Hawaii households are among the least likely to be impoverished and workers are the least likely to be unemployed. Barack Obama's home state can be rather expensive to live in, but Hawaii's booming tourist economy has lifted the median household income.

Defense is another major industry, with 75,000 U.S. Department of Defense personnel living on the islands. Some 17.3% of workers in the state are involved in the arts, entertainment, recreation, accommodation, and food service industries as Hawaii is a popular vacation spot.

Overall, the Hawaiian economy functions much differently than the other 49 states. Shipping goods to Hawaii is quite expensive, which makes prices higher for consumers. On the other hand, Hawaii's median home value is by far the highest in the country at $617,4000—more than $10,000 higher than the next highest state.

2. New Jersey

  • Median household income: $80,088 (2017)
  • Population: 9,005,644 (2017)
  • Unemployment rate: 3.2% (Aug. 2019)
  • Persons below poverty level: 10% (2017)

Across the river from New York City, New Jersey has the highest population density in the country. Biopharmaceuticals, transportation, and manufacturing are leading industries here, and more than a few millionaires commute to Wall Street. A New Jersey household has a better chance to be wealthy than in any other state, with 13% of New Jersey households earning north of $200,000.

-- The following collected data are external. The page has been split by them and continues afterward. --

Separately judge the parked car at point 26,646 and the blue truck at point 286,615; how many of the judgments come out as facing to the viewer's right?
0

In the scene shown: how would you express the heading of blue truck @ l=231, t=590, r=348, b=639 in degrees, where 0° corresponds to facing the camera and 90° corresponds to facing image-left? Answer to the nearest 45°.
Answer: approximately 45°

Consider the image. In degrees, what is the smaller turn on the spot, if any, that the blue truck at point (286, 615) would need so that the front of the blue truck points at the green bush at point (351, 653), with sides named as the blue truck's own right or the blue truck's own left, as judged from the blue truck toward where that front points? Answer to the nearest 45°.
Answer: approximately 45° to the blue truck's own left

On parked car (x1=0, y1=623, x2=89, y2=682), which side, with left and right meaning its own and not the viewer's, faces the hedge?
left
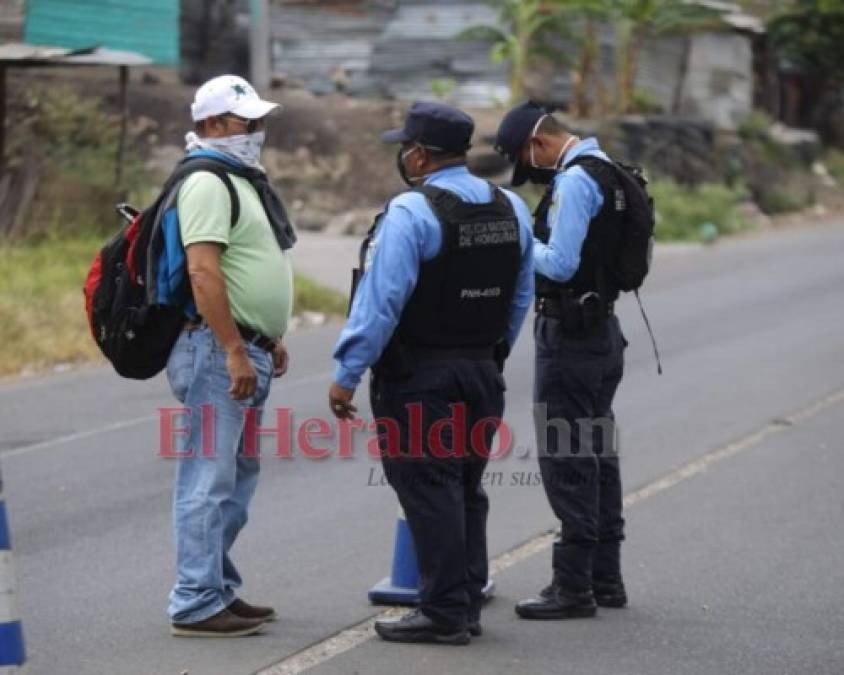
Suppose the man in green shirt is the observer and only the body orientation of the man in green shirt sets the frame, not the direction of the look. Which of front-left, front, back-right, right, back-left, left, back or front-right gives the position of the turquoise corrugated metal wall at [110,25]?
left

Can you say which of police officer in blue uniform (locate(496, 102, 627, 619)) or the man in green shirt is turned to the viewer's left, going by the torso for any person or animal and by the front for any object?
the police officer in blue uniform

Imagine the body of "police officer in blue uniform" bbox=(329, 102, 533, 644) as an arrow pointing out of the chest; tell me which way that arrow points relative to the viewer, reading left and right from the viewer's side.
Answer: facing away from the viewer and to the left of the viewer

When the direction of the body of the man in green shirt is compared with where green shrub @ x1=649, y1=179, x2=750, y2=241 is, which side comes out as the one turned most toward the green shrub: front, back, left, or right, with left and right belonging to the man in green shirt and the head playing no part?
left

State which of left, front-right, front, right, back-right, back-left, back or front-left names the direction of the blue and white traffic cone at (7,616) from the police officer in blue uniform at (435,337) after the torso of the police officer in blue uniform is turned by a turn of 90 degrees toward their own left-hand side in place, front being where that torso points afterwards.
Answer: front

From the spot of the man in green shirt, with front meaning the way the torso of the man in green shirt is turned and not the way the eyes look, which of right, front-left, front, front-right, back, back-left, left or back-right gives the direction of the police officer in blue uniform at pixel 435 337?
front

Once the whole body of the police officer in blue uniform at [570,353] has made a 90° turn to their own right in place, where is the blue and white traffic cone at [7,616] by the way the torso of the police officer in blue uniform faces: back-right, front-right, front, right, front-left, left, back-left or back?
back-left

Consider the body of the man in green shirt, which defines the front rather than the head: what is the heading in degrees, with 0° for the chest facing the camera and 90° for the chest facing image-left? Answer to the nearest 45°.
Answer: approximately 270°

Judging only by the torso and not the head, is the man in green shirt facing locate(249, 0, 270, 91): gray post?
no

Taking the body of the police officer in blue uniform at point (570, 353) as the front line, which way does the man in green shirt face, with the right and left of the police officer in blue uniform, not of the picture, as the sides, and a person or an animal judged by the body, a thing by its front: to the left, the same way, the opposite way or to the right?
the opposite way

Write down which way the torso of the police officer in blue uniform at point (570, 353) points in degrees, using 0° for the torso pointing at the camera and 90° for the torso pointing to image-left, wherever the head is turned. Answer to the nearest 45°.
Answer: approximately 90°

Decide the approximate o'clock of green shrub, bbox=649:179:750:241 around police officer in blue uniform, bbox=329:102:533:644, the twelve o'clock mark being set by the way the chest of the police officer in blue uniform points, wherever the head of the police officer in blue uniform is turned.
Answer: The green shrub is roughly at 2 o'clock from the police officer in blue uniform.
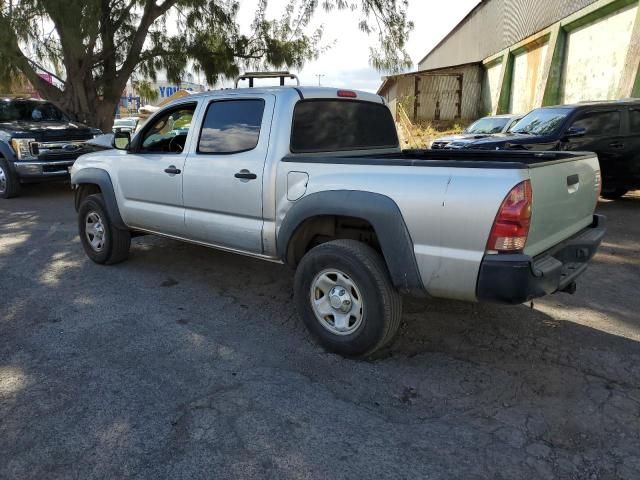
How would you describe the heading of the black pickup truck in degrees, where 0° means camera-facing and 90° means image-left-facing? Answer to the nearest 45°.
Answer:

Meanwhile, just one in 10 people in the state live below the poverty line. Nearly 40% of New Jersey adults hold at least a bachelor's degree, making them qualified to work in the high paying, specialized industries located in the state.

1. Maryland

  • Median household income: $80,776 (2017)
  • Population: 6,052,177 (2017)
  • Unemployment rate: 3.8% (Aug. 2019)
  • Persons below poverty level: 9.3% (2017)

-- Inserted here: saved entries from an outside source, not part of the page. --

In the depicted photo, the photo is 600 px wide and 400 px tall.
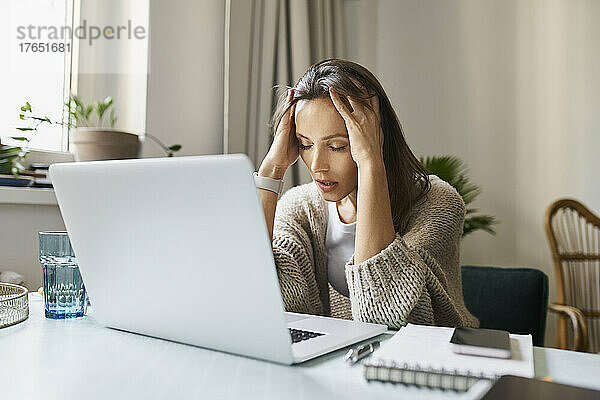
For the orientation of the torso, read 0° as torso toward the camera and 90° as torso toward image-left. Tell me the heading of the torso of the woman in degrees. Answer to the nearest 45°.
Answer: approximately 45°

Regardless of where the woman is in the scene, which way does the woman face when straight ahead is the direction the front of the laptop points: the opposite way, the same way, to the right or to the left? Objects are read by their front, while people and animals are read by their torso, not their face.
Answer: the opposite way

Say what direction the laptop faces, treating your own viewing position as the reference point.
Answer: facing away from the viewer and to the right of the viewer

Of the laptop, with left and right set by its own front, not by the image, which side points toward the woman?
front

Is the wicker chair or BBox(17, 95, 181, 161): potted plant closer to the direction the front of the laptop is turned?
the wicker chair

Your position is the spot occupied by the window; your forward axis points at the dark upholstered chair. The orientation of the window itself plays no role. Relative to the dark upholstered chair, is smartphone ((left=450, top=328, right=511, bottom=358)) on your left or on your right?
right

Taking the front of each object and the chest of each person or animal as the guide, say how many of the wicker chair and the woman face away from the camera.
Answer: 0

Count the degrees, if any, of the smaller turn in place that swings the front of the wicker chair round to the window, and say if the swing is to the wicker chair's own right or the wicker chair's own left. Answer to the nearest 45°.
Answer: approximately 90° to the wicker chair's own right

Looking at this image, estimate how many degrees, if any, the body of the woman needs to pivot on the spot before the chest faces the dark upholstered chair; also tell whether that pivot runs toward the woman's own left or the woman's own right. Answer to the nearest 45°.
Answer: approximately 180°

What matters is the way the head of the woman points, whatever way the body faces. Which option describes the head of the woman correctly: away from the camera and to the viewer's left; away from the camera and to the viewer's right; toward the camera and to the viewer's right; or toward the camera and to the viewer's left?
toward the camera and to the viewer's left
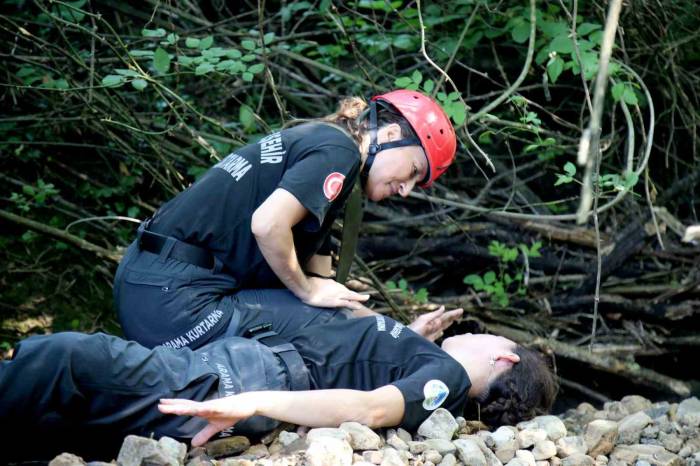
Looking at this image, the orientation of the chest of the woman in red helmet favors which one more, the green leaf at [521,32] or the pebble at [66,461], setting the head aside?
the green leaf

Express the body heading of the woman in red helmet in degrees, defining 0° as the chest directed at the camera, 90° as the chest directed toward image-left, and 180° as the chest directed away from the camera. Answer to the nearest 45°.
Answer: approximately 270°

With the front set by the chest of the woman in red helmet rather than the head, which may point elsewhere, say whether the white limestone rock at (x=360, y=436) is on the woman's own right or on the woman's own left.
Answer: on the woman's own right

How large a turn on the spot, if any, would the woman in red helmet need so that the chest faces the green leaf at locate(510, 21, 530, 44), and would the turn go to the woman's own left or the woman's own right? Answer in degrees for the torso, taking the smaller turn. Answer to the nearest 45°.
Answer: approximately 45° to the woman's own left

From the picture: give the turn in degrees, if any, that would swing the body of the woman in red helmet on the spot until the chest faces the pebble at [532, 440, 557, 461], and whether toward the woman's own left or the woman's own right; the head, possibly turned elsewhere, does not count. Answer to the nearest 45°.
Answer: approximately 45° to the woman's own right

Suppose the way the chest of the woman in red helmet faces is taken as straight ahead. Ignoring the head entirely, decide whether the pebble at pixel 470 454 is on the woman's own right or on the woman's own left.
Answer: on the woman's own right

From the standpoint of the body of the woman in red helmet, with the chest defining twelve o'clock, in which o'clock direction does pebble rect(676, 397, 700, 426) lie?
The pebble is roughly at 12 o'clock from the woman in red helmet.

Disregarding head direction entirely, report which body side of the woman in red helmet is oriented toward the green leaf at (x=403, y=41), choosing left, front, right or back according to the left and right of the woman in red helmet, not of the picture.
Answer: left

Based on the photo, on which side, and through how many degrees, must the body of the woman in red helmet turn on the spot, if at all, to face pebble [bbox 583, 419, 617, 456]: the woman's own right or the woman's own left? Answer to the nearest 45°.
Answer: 0° — they already face it

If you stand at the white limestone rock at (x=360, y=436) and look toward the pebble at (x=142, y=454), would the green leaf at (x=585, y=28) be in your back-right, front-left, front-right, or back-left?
back-right
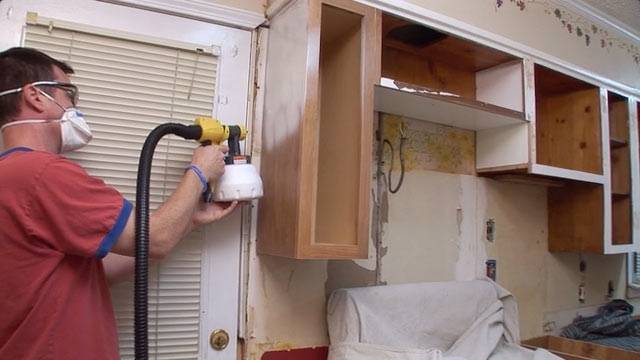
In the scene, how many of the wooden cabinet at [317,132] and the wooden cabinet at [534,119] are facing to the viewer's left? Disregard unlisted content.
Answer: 0

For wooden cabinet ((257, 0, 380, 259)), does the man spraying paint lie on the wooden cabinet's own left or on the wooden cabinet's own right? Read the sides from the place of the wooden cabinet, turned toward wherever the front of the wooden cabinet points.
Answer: on the wooden cabinet's own right

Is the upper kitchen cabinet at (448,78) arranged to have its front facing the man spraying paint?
no

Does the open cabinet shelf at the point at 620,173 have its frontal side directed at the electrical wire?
no

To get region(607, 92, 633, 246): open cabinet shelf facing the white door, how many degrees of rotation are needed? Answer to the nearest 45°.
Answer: approximately 90° to its right

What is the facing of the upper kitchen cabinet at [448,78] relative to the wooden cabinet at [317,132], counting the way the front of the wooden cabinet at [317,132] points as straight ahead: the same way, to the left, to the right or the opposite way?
the same way

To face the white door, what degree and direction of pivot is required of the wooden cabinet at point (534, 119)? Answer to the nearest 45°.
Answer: approximately 90° to its right

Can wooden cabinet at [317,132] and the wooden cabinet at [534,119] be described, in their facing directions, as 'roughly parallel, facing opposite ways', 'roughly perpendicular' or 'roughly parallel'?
roughly parallel

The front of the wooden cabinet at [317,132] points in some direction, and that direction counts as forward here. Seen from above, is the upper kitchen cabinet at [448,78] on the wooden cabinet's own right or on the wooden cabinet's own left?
on the wooden cabinet's own left

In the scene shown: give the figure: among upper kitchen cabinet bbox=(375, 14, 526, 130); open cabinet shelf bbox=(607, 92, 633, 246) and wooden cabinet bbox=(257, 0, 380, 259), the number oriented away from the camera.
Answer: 0

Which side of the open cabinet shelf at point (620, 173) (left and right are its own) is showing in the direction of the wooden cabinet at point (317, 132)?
right

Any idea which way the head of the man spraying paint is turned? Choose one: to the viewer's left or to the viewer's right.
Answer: to the viewer's right

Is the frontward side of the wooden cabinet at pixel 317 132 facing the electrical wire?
no

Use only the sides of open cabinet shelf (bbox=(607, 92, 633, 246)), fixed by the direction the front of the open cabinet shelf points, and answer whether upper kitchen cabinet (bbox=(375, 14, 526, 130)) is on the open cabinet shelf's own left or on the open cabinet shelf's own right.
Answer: on the open cabinet shelf's own right

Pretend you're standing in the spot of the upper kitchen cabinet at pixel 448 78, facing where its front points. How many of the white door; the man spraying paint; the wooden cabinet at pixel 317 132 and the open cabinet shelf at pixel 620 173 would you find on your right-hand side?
3

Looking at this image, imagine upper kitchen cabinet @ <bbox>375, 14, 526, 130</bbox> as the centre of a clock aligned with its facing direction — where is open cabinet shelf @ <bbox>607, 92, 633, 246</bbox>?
The open cabinet shelf is roughly at 9 o'clock from the upper kitchen cabinet.
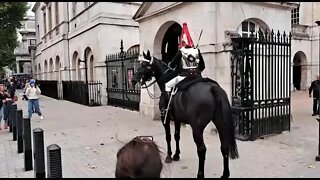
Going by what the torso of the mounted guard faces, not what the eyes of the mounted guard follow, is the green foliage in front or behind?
in front

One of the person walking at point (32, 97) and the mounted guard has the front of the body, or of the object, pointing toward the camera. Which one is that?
the person walking

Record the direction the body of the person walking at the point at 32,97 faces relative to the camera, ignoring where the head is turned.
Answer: toward the camera

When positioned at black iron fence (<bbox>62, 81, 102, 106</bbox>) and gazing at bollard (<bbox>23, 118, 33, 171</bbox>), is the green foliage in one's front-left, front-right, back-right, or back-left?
back-right

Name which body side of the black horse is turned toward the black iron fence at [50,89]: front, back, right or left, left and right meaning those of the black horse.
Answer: front

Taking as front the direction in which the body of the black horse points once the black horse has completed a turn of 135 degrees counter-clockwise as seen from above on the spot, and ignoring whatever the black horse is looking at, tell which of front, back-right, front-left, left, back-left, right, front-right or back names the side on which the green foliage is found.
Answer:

Maryland is tops. The state benefits from its proximity to the centers of power in Washington. It borders Washington D.C. on three sides, so it should come as no surprise that more than one in 10 Maryland workers works in the public administration sector, which includes many lucrative federal government jobs. The National Security Agency (NSA) is the largest employer of mathematicians in the U.S., and it stands among the top places to work in Maryland.